- Founded: 2013
- Founder: Daniel Hall
- Genre: Rock, heavy metal, stoner metal, doom metal, acid rock, psychedelic rock
- Country of origin: United States
- Location: San Pedro, California
- Official website: www.ridingeasyrecs.com

= RidingEasy =

American record label

RidingEasy is an American record label founded in 2013. The label specializes primarily in heavy metal and rock subgenres, including doom metal, stoner rock, sludge metal, heavy psych, and neo-psychedelia. The label is best known for its Brown Acid series of compilation albums.

== Background ==
The label was first founded in Los Angeles in 2013 by disc jockey and vinyl collector Daniel Hall. Initially known as Easy Rider Records, the label's first release was the debut album for the Swedish doom metal band, Salem's Pot. In May 2014 the label faced a lawsuit from the motorcycle magazine Easyriders, leading Hall to change the label's name to RidingEasy.

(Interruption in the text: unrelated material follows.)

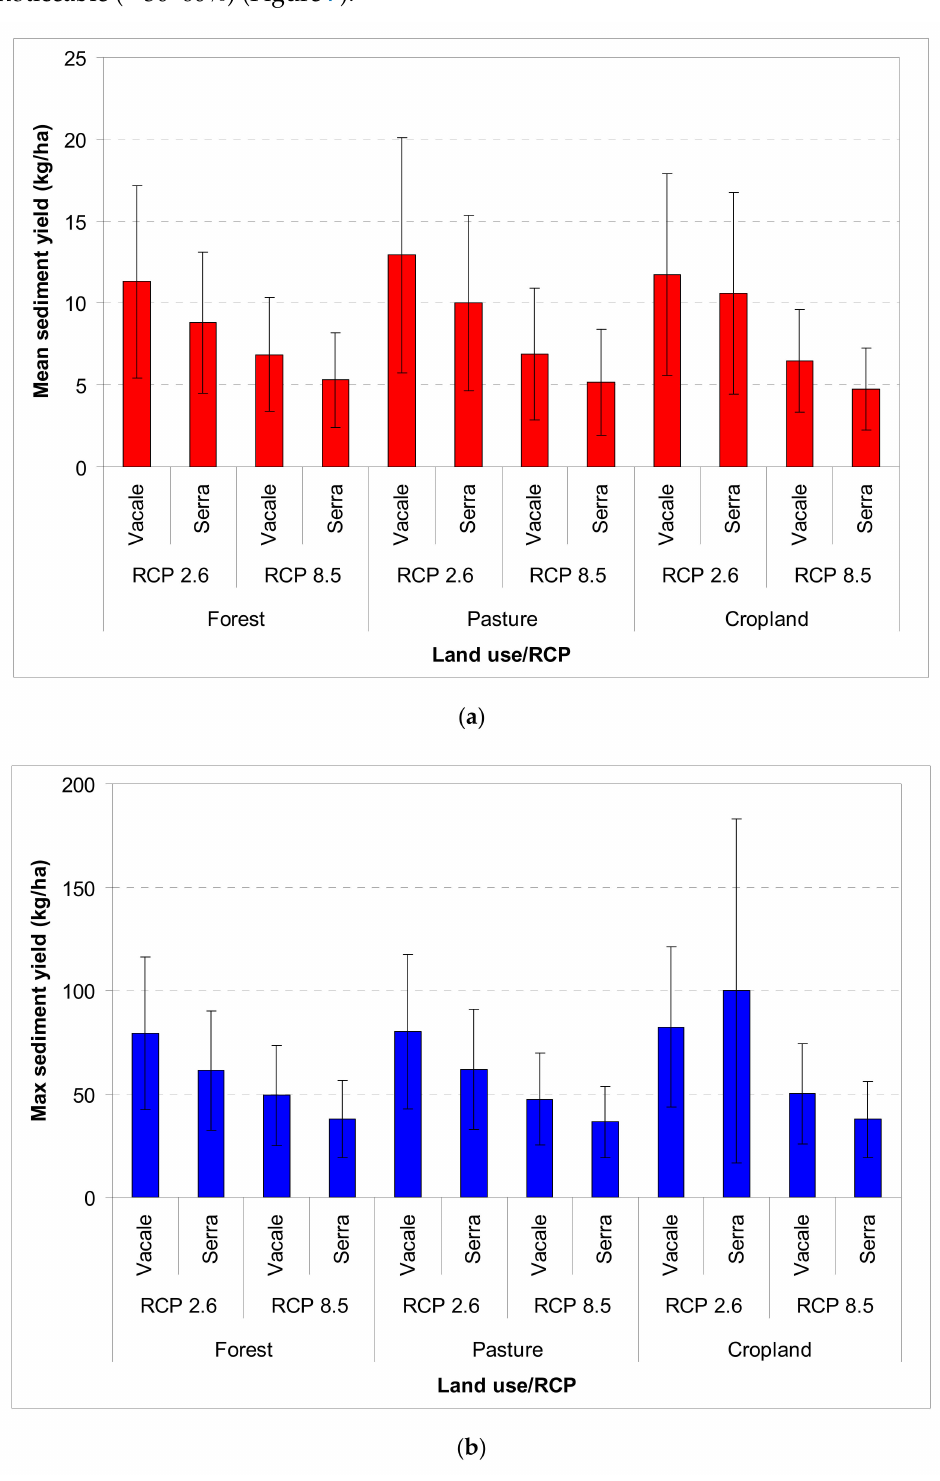
Figure 7. Mean ( a ) and maximum ( b ) values of sediment yield simulated by the SWAT model in unregulated (Serra) and regulated (Vacale) subcatchments (Calabria, Southern Italy). All differences among land use, RCPs, and subcatchments are not significant after Tukey’s test at p < 0.05. The combined analysis of the effects of land-use changes and climate changes shows positive or negative variations of mean and maximum sediment yield, and these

Since its founding, RidingEasy has signed a number of heavy rock and metal acts, including Acid King, Electric Citizen, Zig Zags, Sorcery, Shooting Guns, and Magick Potion. The label has also gained notoriety for Brown Acid, a series of compilation albums consisting of tracks from lesser-known rock and early heavy metal bands of the 1960s and 1970s.